Di hari pemilihan umum presiden (Rabu, 9/7), media Australia, Australian Broadcasting Corporation (ABC) News melansir berita berjudul "Indonesian elections 2014: Millions to head to polls to choose between Joko 'Jokowi' Widodo and Prabowo Subianto".
Dalam berita tersebut diulas soal pesta demokrasi di Indonesia dengan hubungan Australia-Indonesia ke depan.
Disebutkan bahwa pilpres Indonesia digelar ketika Australia belum sepenuhnya merenggangkan ketegangan hubungan bilateral terutama terkait dugaan mata-mata serta masalah pencari suaka.
Sejumlah ahli telah memperingatkan bahwa hubungan Australia dengan Indonesia bisa menjadi lebih sulit di bawah pemimpin baru ke depannya. Karena kedua kandidat yakni Prabowo Subianto dan Joko Widodo dinilai sama-sama lebih nasionalis daripada presiden saat ini Susilo Bambang Yudhoyono.
ABC mengutip pernyataan Dekan Ilmu Politik di Universitas Pelita Harapan Jakarta, Profesor Aleksius Jemadu yang menyebut bahwa pemilih Indonesia dihadapkan dengan dua kandidat presiden yang memiliki gaya berbeda.
"Lihatlah bagaimana Jokowi, Joko Widodo, melakukan kampanye, ia menunjukkan dirinya sebagai pemimpin yang rendah hati, banyak orang berorientasi," kata Profesor Aleksius.
"Kampanye Prabowo kampanye, penekanannya pada
high-profile, pemimpin bangsa yang kuat. Ada banyak yang bisa dibanggakan dari Indonesia dan itulah mengapa ia lebih menekankan pada nuansa nasionalisme kampanyenya juga pada kebijakan luar negerinya," sambungnya.

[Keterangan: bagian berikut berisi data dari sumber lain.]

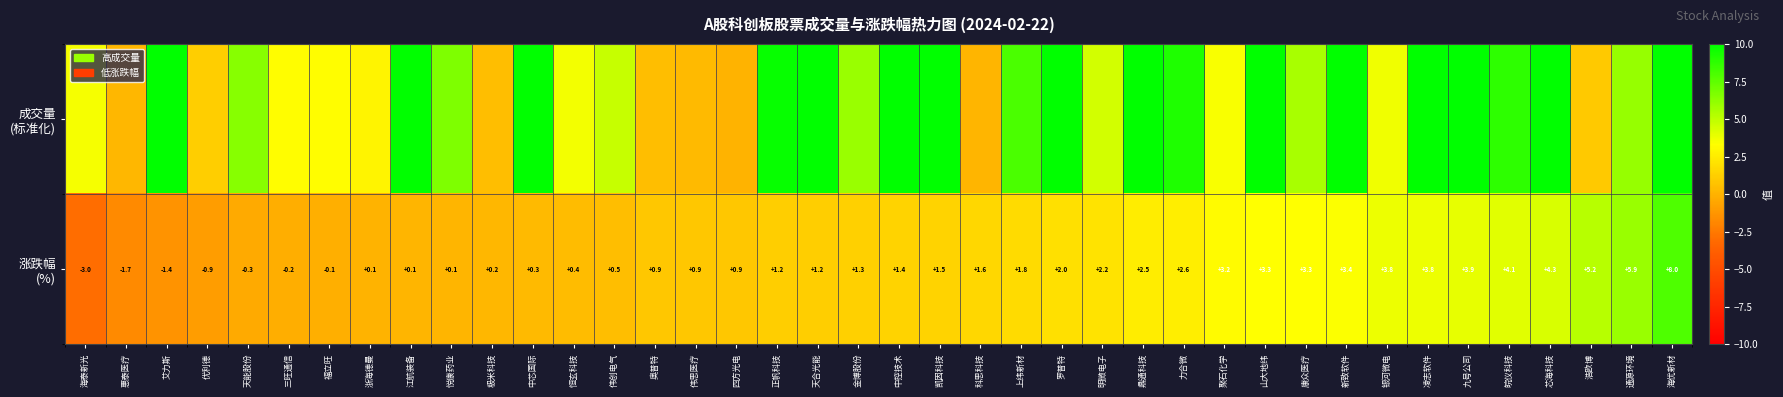

What is the sum of the 成交量 (标准化) values at 惠泰医疗 and 金博股份?

6.2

Sementara itu, masih dalam berita yang sama, ABC juga mengutip pernyataan Profesor dari Australian National University, Greg Fealy yang menyebut bahwa siapapun yang menang, baik Prabowo ataupu Jokowi, hubungan Australia-Indonesia akan tetap menjadi lebih rumit.
"Saya pikir pemerintah Australia perlu berpikir ulang soal pendekatan terhadap indonesai dan itu akan ada faktor yang memungkinkan pemerintah Indonesia di masa depan jauh lebih kecil untuk memaafkan Australia," kata Profesor Fealy.
Pasalnya, kedua kandidat presiden yang berlaga dalam pemilu tahun ini memiliki agenda yang jelas lebih nasionalis, sehingga hal tersebut mungkin akan menyebabkan masalah bila Australia dianggap bertindak secara sepihak atau tidak sesuai dengan harapan Indonesia.
"(Joko Widodo) adalah orang yang lebih stabil dalam kepribadiannya dan dia lebih pragmatis dan saya pikir lebih terukur dalam pendekatan terhadap isu-isu kebijakan yang sulit. (Sedangkan) Prabowo Subianto adalah orang yang jauh lebih sulit untuk diprediksi karena berbagai perilakunya jauh lebih luas dan dia sangat temperamental," tutupnya.